#### [THE PROBLEM]
List every abbreviation that the abstract below defines in parentheses, and give the full term for each.

Abstract 181: Enhanced Cell Death by Oxidized Phospholipids in Vascular Smooth Muscle Cells via Activation of AMP-Activated Protein Kinase

Abstract

The modification of phospholipids, principally found in low density lipoproteins, is thought to be a primary risk factor in the progression of atherosclerosis. AMP-activated protein kinase (AMPK) is involved in regulating cellular energy balance and believed to be vasculoprotective in many cardiovascular diseases including atherosclerosis. This study investigates the interaction of modified phospholipids on AMPK function in vascular smooth muscle. Aortic smooth muscle cells (SMCs) were isolated from male New Zealand white rabbits and incubated with increasing concentrations of oxidized phospholipids, 1-palmitoyl-2-glutaroyl- sn -glycero-3-phosphocholine (PGPC) and 1-palmitoyl-2-(5-oxovaleroyl)- sn -glycero-3-phosphocholine (POVPC) for 2 hours before stimulation with 10% FCS for 24 hours. Cell proliferation and viability was measured for each condition using bromodeoxyuridine (BrdU) and ATP assays respectively. Incubation of POVPC caused a modest reduction in proliferation at the highest concentration (100μM, 58.16±11.3% of viable cells, n=6) while, PGPC dramatically reduced the number of viable cells in a concentration-dependent manner (25μM, 53.78±4.6%, n=6). Pretreatment of SMCs with an AMPK activator, A769662 for 45 mins, enhanced cell death to 10μM of PGPC (79.32±9.6% vs 102.96±5.8% for lipid alone, n=4). Pre-incubation with AMPK inhibitor, compound C for 30 mins, abolished the enhanced cell death at this concentration (88.54±14.9%, n=3). Similarly, activation of AMPK prior to 25μM POVPC treatment caused substantially more cell death than with lipid alone (48.01±13.24% vs 82.89±6.0% respectively, n=3). In contrast to PGPC, pretreatment with compound C had no effect on proliferation (25μM, 49.76±9.3%, n=3). Phosphorylated acetyl-CoA carboxylase, a downstream target of AMPK, showed a significant increase in expression after incubation of A76662 while no change after compound C was observed, analyzed by immunoblotting (4.10±0.95 vs 0.68±0.38, n=3). This novel study reveals that the activation of AMPK enhanced cytotoxicity of oxidized phospholipids, with PGPC and POVPC apparently operating through separate pathways. This contrasts with the protective effect usually observed for AMPK and may be critical in restenosis.

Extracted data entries
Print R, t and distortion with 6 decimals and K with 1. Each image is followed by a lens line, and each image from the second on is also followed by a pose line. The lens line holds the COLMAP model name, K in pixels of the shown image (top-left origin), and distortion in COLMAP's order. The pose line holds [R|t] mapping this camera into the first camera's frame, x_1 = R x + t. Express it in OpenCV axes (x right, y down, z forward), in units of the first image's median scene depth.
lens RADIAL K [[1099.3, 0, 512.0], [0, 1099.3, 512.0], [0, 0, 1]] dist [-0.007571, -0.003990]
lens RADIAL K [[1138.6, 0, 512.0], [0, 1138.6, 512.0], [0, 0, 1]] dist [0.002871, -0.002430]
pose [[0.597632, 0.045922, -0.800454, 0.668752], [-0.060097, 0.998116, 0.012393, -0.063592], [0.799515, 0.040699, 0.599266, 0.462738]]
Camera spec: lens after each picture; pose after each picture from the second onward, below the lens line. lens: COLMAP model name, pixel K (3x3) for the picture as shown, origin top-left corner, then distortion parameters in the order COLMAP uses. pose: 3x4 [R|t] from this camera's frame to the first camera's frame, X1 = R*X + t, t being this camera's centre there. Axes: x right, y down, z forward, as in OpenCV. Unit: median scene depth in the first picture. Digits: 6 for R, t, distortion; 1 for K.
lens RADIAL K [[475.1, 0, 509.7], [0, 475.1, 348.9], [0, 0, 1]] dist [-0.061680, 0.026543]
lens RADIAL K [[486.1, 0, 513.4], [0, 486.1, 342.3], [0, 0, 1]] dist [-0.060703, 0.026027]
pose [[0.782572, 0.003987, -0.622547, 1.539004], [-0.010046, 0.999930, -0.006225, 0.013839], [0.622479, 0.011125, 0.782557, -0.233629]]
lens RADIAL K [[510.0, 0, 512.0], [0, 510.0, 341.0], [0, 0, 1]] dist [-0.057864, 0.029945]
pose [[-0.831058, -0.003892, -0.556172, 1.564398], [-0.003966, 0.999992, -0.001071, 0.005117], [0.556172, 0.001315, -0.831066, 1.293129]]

#### [TASK SOLUTION]
- AMPK: AMP-activated protein kinase
- SMCs: smooth muscle cells (aortic)
- PGPC: 1-palmitoyl-2-glutaroyl-sn-glycero-3-phosphocholine
- POVPC: 1-palmitoyl-2-(5-oxovaleroyl)-sn-glycero-3-phosphocholine
- BrdU: bromodeoxyuridine